Once the worst was over, Frazer, Cindy and I watched Titanic in stunned silence. I ate a bowl of rice and clutched a hot water bottle and had the experience I have every time I watch Titanic where I imagine this time they will slow the boat down, this time they will listen to the warnings of icebergs. But they never do. I didn't cry at the end or feel much at all. I took my codeine before I went to bed, hoping it would knock me out. But instead I lay awake listening to the mouse rustle in the draws beside me until 4am. And somewhere around then I fell asleep for a few quiet hours.

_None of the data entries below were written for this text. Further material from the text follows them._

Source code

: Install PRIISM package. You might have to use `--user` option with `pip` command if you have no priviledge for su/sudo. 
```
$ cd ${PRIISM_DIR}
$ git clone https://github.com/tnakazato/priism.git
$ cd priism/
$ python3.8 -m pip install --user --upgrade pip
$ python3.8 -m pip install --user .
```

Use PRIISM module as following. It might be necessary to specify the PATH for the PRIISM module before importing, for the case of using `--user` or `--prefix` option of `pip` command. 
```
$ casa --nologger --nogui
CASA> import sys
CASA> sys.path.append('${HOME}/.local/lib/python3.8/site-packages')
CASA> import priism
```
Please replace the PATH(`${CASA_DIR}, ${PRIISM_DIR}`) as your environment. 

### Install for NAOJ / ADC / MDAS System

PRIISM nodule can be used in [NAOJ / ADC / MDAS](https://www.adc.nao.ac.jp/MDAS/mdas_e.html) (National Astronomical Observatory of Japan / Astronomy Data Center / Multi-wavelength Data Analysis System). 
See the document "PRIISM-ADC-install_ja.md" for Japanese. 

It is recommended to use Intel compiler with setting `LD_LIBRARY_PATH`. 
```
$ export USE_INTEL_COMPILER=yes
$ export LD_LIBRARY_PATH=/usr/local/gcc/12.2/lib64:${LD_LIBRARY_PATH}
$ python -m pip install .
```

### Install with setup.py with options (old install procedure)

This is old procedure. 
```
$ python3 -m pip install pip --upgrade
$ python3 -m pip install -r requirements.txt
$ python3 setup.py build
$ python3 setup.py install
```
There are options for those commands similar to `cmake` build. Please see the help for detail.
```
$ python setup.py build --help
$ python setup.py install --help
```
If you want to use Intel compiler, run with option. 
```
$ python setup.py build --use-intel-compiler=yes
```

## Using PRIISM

I knew I’d miss it once it was gone. And I wonder if I will miss it a little forever. And I did, I missed the protection I built in a week and I missed knowing there was something greater than myself happening. But I woke up and felt like myself again. I woke up knowing I’d be ok, even though this would always be true. Grace told me on the phone that sometimes you have to make a choice that is saving yourself. And Becca told me over Whatsapp that my life is precious too. And I believe it. And my politics will forever advocate a woman’s right to choose. But there, amongst all of it, is the tiny conflict of doing something that is right, but that isn’t as simple as a choice for your brain. There, beyond all the ideas I had in my head about what it might be like to have an abortion, ideas that I’d thought about for years as any sexually active woman does, there was the complicated web of what it actually means to experience it.
So, now I have, and now I continue to. And I understand something I had never needed to understand before, I understand something that doesn’t have words. I got to experience something that showed me round the back of life. And for that, I’m forever changed.
So now, it’s just me and the mouse in the depths of the night. I still haven’t seen it and Frazer asked, do you think it’s real? Do you think it’s actually there. And I don’t know. But I wonder if it’s come to keep me up for a reason. I wonder if it’s just that those hours of the night are for me now. I wonder if those hours of the night are where I make peace with the life I denied. The life that taught me how to live my own.